* REQUISITO:
Enumera los lugares en los que, según el texto sobre el oasis catalán, se detenía la mirada de los ciudadanos.

* TEXTO PROPORCIONADO:
# # # # #

Aquello era distinto a todo lo que había visto hasta entonces. O quizá sólo fueran figuraciones mías. Pero lo cierto era que esta vez la música sonaba diferente a lo que se había escuchado hasta entonces en Cataluña.
El mal llamado oasis catalán* ya había adquirido en ocasiones anteriores el aspecto parduzco de una ciénaga. Desde Banca Catalana hasta Javier de la Rosa, un «empresario catalán ejemplar», según el presidente de la Generalitat, Jordi Pujol. Desde el caso Casinos hasta el juez Estivill, el Juez de la Horca, y su compinche el abogado Piqué Vidal, pasando por el conseller Planasdemunt. O la nada velada amenaza de denunciar el 3 por ciento de comisiones pronunciada en la sede parlamentaria por otro presidente de la Generalitat, Pasqual Maragall, a raíz del hundimiento del Carmelo. Desde la trama de los inspectores de Hacienda hasta los informes encargados por distintos gobiernos sobre periodistas y medios de comunicación. Más tarde llegaría el caso Pretoria, una trama de supuesta corrupción transversal que ponía de manifiesto la sociovergencia. Eran hitos que jalonaban la historia reciente del país, pero todo ello sucedía extramuros, mientras la mirada de los ciudadanos se detenía con curiosa parsimonia en lo que acaecía en Marbella, Valencia, Palma de Mallorca o Madrid. Lugares ciertamente estrambóticos, lejanos, casi exóticos para los catalanes, un geografía del desamor. Pero luego las aguas encrespadas volvían al habitual tedio catalán, tan nuestro, tan querido. Ese aburrimiento pegajoso, asfixiante.

# # # # #

* EXTRACTO DE DATOS:
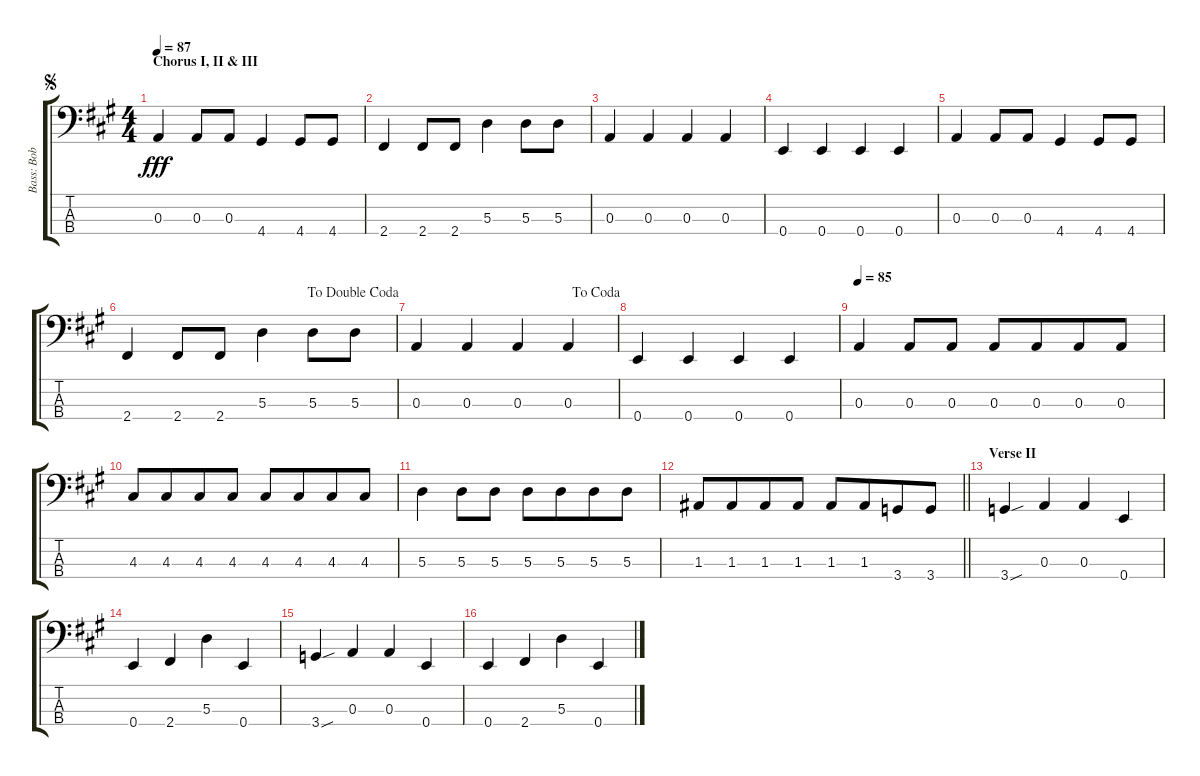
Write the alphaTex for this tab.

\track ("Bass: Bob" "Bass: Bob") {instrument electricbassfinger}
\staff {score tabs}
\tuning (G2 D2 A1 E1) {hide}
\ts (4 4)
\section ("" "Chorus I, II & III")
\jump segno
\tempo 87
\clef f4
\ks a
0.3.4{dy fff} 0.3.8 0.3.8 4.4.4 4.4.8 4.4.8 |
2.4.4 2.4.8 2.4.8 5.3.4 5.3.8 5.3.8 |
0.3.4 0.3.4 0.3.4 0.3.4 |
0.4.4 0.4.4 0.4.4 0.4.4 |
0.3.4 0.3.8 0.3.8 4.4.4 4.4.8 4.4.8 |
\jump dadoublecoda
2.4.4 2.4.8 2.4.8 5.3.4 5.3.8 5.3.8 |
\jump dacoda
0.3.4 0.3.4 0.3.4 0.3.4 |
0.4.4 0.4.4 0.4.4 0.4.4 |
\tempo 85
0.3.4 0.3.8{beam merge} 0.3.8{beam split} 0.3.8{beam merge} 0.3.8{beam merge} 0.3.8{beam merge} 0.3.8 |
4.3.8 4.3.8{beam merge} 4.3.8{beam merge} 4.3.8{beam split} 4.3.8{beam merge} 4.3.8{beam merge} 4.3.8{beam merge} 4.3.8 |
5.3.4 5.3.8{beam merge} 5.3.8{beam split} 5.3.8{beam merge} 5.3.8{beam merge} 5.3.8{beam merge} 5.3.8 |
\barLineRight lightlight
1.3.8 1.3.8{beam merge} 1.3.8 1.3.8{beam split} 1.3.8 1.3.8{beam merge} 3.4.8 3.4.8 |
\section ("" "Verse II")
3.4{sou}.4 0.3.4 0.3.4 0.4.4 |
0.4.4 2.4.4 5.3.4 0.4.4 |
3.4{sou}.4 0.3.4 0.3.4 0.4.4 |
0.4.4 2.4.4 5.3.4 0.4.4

# # # # #

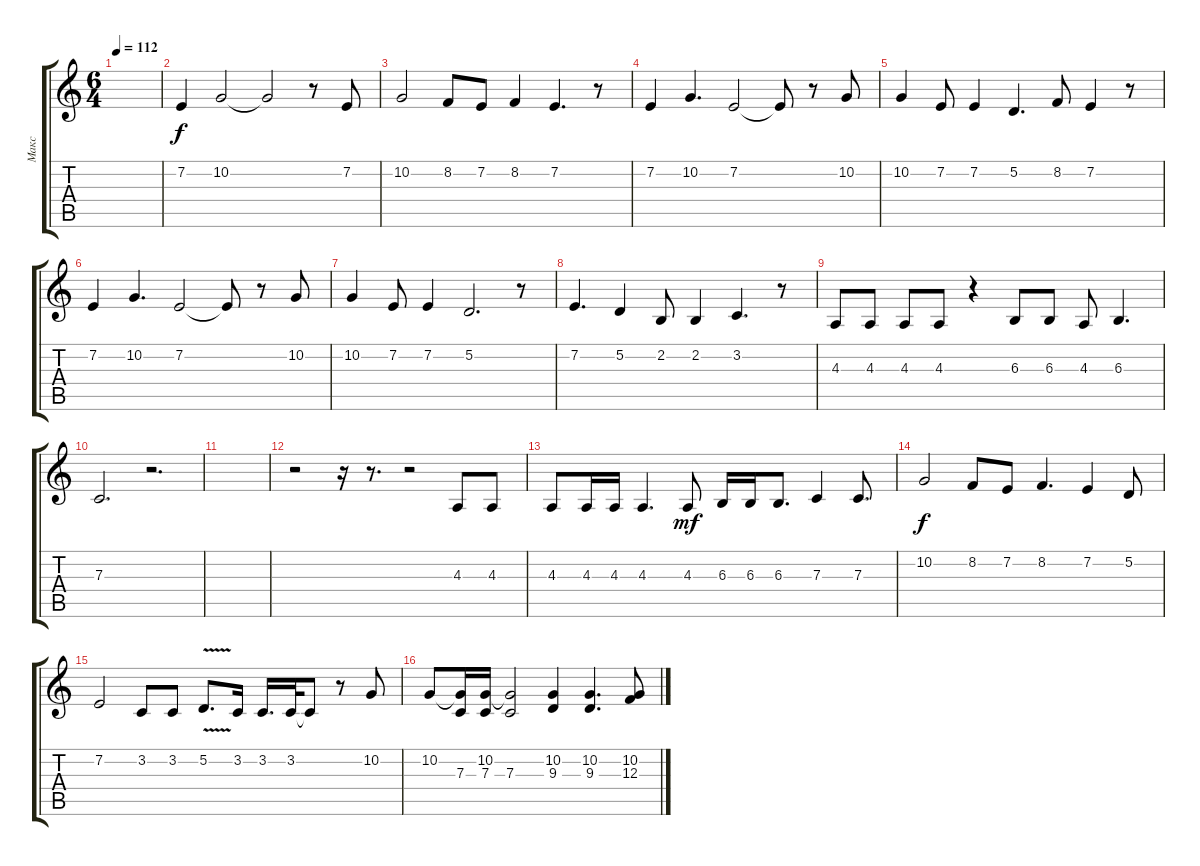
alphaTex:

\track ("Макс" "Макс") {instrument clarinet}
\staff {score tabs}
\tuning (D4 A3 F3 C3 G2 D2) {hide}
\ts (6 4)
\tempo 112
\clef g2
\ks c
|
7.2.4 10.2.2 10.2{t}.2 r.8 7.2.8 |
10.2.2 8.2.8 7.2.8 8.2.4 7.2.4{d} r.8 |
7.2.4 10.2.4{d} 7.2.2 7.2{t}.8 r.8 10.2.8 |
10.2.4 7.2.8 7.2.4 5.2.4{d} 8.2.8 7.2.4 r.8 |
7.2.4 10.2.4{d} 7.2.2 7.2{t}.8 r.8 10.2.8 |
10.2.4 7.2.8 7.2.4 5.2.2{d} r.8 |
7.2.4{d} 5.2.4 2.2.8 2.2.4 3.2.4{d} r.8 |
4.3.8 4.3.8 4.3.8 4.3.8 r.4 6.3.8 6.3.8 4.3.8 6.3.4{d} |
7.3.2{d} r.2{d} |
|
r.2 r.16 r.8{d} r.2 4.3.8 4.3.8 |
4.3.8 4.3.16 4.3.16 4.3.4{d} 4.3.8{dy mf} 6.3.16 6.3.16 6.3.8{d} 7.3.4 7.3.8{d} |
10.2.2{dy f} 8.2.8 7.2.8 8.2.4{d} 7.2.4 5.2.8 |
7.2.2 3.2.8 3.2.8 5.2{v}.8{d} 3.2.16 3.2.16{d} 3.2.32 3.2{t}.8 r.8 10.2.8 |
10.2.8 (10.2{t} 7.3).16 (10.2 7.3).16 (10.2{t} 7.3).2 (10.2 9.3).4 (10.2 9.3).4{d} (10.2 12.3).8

# # # # #

* RESPUESTA FINAL:
Marbella, Valencia, Palma de Mallorca y Madrid.